No Tautological Tests

// BAD: tests serde_json, not your code
let msg = json!({"type": "foo"});
assert_eq!(msg["type"], "foo");

// GOOD: tests the actual production code path
let msg = MyType::new("foo");
let json = serde_json::to_value(&msg).unwrap();
assert_eq!(json["type"], "foo");

Separate Logic from IO

Extract pure logic into functions that can be tested without mocking IO. Test the pure functions directly.
// BAD: test requires a database connection
#[tokio::test]
async fn test_transform() {
    let db = setup_db().await;
    let raw = db.fetch("key").await;
    let result = transform(raw);
    assert_eq!(result, expected);
}

// GOOD: test the transform in isolation
#[test]
fn test_transform() {
    let raw = RawData { /* ... */ };
    let result = transform(raw);
    assert_eq!(result, expected);
}

Test the Right Layer

Test typeAnnotationWhat it tests
Pure logic#[test]Data transforms, builders, validation
Async logic#[tokio::test]Async functions, channels, tasks
Database#[sqlx::test]Queries, migrations, RLS
APIaxum::test helpersHTTP routes, middleware, auth
Infrastructure#[ignore]NATS, Docker sims, external APIs

Zero Tech Debt

If you see a problem in a test — or anywhere else — fix it now. Do not log it for later, do not add a TODO comment.
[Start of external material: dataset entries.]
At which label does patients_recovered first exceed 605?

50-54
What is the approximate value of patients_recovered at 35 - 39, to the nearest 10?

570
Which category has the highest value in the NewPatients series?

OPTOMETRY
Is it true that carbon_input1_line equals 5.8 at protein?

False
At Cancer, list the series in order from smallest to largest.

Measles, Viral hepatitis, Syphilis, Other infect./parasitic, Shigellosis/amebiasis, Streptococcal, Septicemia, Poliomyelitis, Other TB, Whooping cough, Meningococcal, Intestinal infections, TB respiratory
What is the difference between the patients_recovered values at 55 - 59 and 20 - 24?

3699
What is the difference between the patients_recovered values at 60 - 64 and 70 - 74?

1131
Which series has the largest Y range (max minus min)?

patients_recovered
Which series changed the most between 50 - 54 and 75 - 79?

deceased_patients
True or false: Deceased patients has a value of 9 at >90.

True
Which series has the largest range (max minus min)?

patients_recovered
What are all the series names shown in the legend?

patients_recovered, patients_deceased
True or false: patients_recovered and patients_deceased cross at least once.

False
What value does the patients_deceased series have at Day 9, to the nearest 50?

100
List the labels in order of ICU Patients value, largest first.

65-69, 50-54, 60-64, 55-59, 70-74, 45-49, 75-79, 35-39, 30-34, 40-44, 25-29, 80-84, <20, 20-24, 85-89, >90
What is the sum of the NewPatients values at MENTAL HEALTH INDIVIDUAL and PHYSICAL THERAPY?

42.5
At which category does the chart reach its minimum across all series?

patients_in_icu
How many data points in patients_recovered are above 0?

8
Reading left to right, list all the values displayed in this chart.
Every issue spotted is an issue fixed.

What E2E Tests Cover

End-to-end tests exercise the full production path:
  • Agent reasoning — a real LLM receives a task and generates a plan
  • Tool execution — the agent calls MCP tools against a running simulation container
  • WASM deployment — the agent writes WAT code, it compiles to WASM, and the controller runs at 100Hz in the sandbox
  • Sensor feedback — real sensor data flows from Gazebo through the bridge into the agent’s context
  • Safety enforcement — safety limits are verified on actual control commands
These tests are slow (30-120 seconds each) and require API keys and Docker. They are marked #[ignore] and run separately from the fast unit test suite.